## Passage shown
• • • •

Interest (Income) Expense, net
During 2010, we recorded net interest income of $10 million compared to $7 million of net interest expense for 2009. The $17 million increase in net interest income is as a result of:
- a reduction in interest expense due to the repayment of our 7.08% Subordinated Debentures and our 6.5% Convertible Subordinated Debentures during 2009; - an increase in interest income earned.
Operating Income
Operating income increased $1.7 billion to income of $1.2 billion for 2010 compared to a loss of $0.5 billion for 2009. Excluding the unusual items discussed in the "Unusual items" section, operating income for 2010 increased $1.6 billion. The increase in operating income is the result of the increases in EBIT (excluding unusual items) and net interest income, both as discussed above.
Income Taxes
Our effective income tax rate on operating income (excluding equity income) was 20.3% for 2010 compared to a recovery of 3.5% for 2009. In 2010 and 2009, income tax rates were impacted by the items discussed in the unusual items section. Excluding the unusual items, our effective income tax rate was 20.2% for 2010 compared to a recovery of 6.7% for 2009. Our income tax rate for 2010 reflected more traditional rates as a result of our return to profitability in most jurisdictions. In addition, our effective income tax rate for 2010 was favourably impacted by the utilization of losses previously not benefited, mainly in the United States.
Minority Interest
During 2010, we recorded $12 million of minority interest recovery with respect to the loss incurred by our E-Car Systems partnership.
Net Income
Net income increased $1.5 billion to $1.0 billion for 2010 compared to a loss of $0.5 billion for 2009. Excluding the unusual items discussed in the "Unusual items" section, net income increased $1.3 billion. The increase in net income is the result of the increase in operating income and minority interest recovery partially offset by higher income taxes, as discussed above.
Earnings per Share (restated)
For the year ended December 31, ------------------ 2010 2009 Change ------------------------------------------------------------------------- Earnings (loss) per Common Share or Class B Share Basic $ 4.23 $ (2.21) $ 6.44 Diluted $ 4.18 $ (2.21) $ 6.39 ------------------------------------------------------------------------- Average number of Common Shares and Class B Shares outstanding (millions) Basic 230.0 223.6 + 3% Diluted 233.0 223.6 + 4% -------------------------------------------------------------------------
Diluted earnings per share increased $6.39 to $4.18 for 2010 compared to a loss of $2.21 for 2009. Excluding the unusual items discussed in the "Unusual items" section, diluted earnings per share increased $5.66 from 2009 as a result of the increase in net income (excluding unusual items), described above, partially offset by an increase in the weighted average number of diluted shares outstanding during the year.
The increase in the weighted average number of diluted shares outstanding was primarily due to the net issue of shares during 2010 related to the Arrangement and an increase in the number of diluted shares associated with stock options and restricted stock partially offset by the effect of the repurchase and cancellation of Common Shares in 2010 pursuant to our normal course issuer bid.

• • • •

## Your instructions
Please reproduce the earnings discussion between "Interest (Income) Expense, net" and "both as discussed above.", inclusive. The entries that follow have no connection to the earnings discussion.

## Input data
• • • •

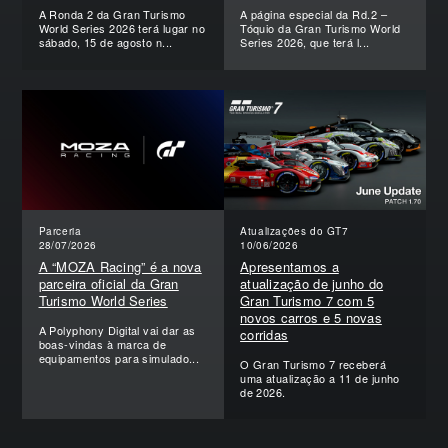
A Ronda 2 da Gran Turismo
A página especial da Rd.2 –
World Series 2026 terá lugar no
Tóquio da Gran Turismo World
sábado, 15 de agosto n...
Series 2026, que terá l...
Parceria
Atualizações do GT7
28/07/2026
10/06/2026
A “MOZA Racing” é a nova
Apresentamos a
parceira oficial da Gran
atualização de junho do
Turismo World Series
Gran Turismo 7 com 5
novos carros e 5 novas
A Polyphony Digital vai dar as
corridas
boas-vindas à marca de
equipamentos para simulado...
O Gran Turismo 7 receberá
uma atualização a 11 de junho
de 2026.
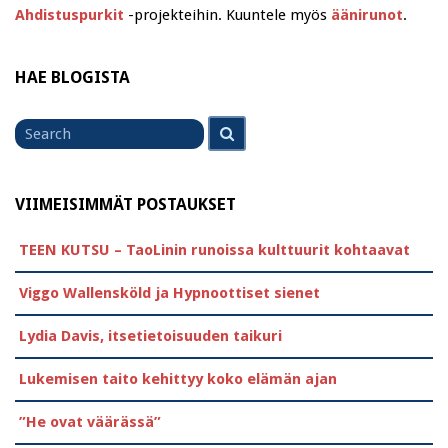
Ahdistuspurkit
-projekteihin. Kuuntele myös
äänirunot
.
HAE BLOGISTA
Search
Search
for
VIIMEISIMMÄT POSTAUKSET
TEEN KUTSU – TaoLinin runoissa kulttuurit kohtaavat
Viggo Wallensköld ja Hypnoottiset sienet
Lydia Davis, itsetietoisuuden taikuri
Lukemisen taito kehittyy koko elämän ajan
”He ovat väärässä”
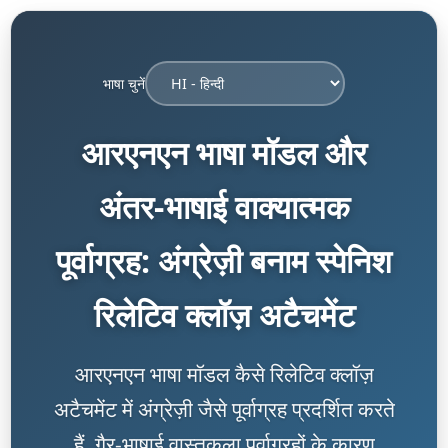
भाषा चुनें
आरएनएन भाषा मॉडल और
अंतर-भाषाई वाक्यात्मक
पूर्वाग्रह: अंग्रेज़ी बनाम स्पेनिश
रिलेटिव क्लॉज़ अटैचमेंट
आरएनएन भाषा मॉडल कैसे रिलेटिव क्लॉज़
अटैचमेंट में अंग्रेज़ी जैसे पूर्वाग्रह प्रदर्शित करते
हैं, गैर-भाषाई वास्तुकला पूर्वाग्रहों के कारण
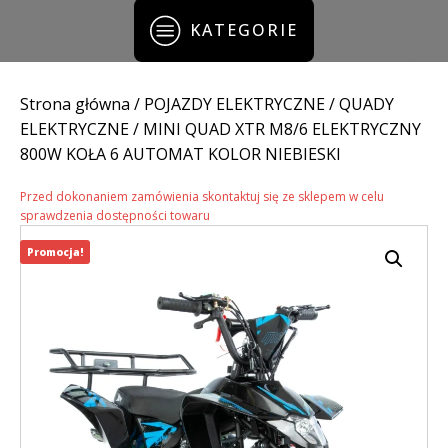
KATEGORIE
Strona główna
/
POJAZDY ELEKTRYCZNE
/
QUADY
ELEKTRYCZNE
/ MINI QUAD XTR M8/6 ELEKTRYCZNY
800W KOŁA 6 AUTOMAT KOLOR NIEBIESKI
Przed dokonaniem zamówienia skontaktuj się ze sklepem w celu
sprawdzenia dostępności towaru
Promocja!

• • • •

## Response to the exercise
Interest (Income) Expense, net
During 2010, we recorded net interest income of $10 million compared to $7 million of net interest expense for 2009. The $17 million increase in net interest income is as a result of:
- a reduction in interest expense due to the repayment of our 7.08% Subordinated Debentures and our 6.5% Convertible Subordinated Debentures during 2009; - an increase in interest income earned.
Operating Income
Operating income increased $1.7 billion to income of $1.2 billion for 2010 compared to a loss of $0.5 billion for 2009. Excluding the unusual items discussed in the "Unusual items" section, operating income for 2010 increased $1.6 billion. The increase in operating income is the result of the increases in EBIT (excluding unusual items) and net interest income, both as discussed above.